→ **Instructions to follow**:
If a line of the records holds the word "Page", copy it out.

→ **Data extracts**:
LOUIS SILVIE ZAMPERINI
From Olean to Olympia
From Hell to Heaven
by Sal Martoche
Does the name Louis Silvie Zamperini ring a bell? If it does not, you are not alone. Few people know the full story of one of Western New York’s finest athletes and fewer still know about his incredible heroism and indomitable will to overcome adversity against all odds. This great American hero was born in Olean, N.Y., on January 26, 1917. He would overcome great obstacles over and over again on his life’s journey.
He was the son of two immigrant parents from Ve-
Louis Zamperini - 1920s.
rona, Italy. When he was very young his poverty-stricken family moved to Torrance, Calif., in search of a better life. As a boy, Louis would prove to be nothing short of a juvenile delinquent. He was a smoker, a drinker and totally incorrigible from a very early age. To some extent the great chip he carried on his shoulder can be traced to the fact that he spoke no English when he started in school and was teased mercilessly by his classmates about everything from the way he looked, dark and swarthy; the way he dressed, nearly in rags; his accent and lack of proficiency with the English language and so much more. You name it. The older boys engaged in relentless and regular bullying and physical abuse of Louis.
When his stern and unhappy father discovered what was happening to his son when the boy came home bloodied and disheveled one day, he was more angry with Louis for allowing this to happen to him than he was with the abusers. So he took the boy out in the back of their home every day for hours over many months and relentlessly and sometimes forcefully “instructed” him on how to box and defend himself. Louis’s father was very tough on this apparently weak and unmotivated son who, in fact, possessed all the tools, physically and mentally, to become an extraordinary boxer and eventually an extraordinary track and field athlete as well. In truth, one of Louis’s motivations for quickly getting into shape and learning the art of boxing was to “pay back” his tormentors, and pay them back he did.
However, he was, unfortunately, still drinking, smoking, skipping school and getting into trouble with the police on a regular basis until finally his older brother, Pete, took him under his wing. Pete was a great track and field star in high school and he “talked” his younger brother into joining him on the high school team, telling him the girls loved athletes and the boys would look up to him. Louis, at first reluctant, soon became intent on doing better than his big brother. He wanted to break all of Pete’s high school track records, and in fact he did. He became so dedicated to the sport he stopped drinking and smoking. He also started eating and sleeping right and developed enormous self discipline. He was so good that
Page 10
---
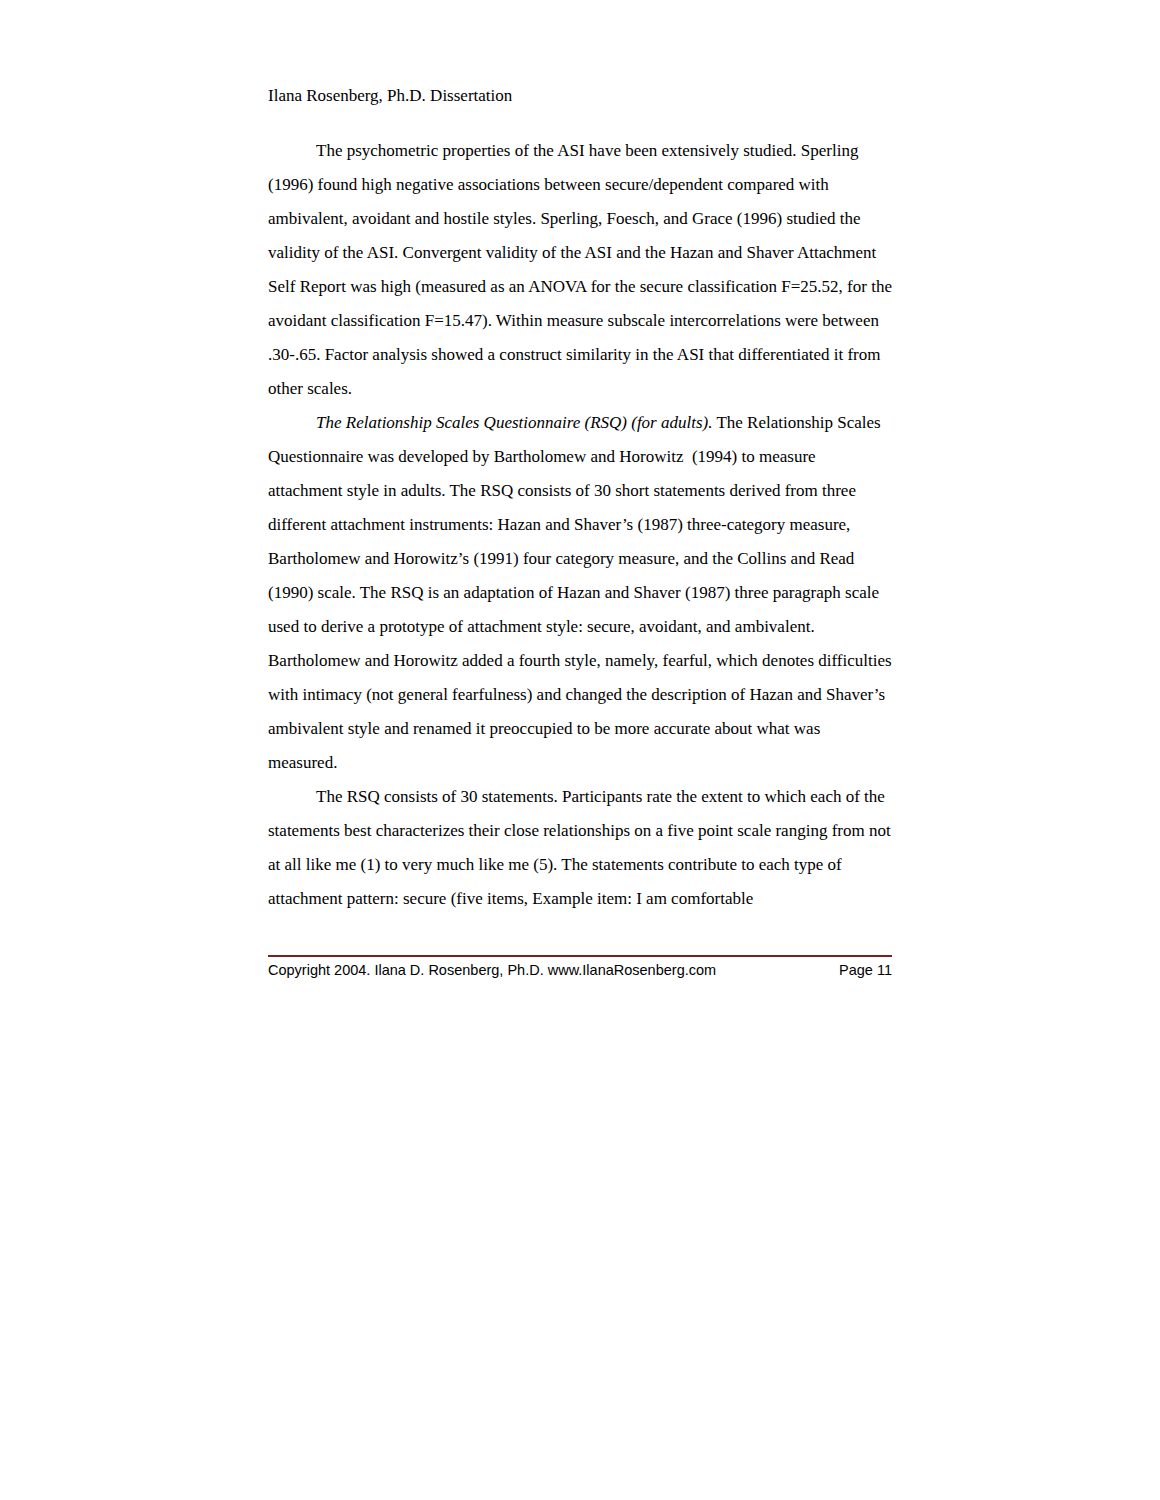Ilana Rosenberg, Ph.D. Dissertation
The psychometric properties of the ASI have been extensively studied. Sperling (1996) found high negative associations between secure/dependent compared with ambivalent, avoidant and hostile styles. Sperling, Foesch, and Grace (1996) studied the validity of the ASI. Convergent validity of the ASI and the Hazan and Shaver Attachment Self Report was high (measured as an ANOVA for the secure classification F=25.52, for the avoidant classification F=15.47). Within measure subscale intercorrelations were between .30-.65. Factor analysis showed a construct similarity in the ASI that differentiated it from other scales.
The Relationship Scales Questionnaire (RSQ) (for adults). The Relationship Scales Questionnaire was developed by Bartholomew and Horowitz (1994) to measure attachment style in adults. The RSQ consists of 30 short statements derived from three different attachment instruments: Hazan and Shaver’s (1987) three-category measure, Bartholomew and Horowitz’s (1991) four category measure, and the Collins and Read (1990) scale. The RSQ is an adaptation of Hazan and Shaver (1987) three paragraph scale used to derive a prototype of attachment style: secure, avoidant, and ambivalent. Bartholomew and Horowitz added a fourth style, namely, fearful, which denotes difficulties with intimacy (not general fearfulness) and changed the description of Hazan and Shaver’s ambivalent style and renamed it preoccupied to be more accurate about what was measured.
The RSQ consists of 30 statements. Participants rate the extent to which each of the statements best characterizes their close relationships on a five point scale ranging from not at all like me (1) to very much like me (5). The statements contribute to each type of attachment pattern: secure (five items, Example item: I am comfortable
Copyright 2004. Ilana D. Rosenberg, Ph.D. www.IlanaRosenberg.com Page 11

→ **Task answer**:
Page 10
Copyright 2004. Ilana D. Rosenberg, Ph.D. www.IlanaRosenberg.com Page 11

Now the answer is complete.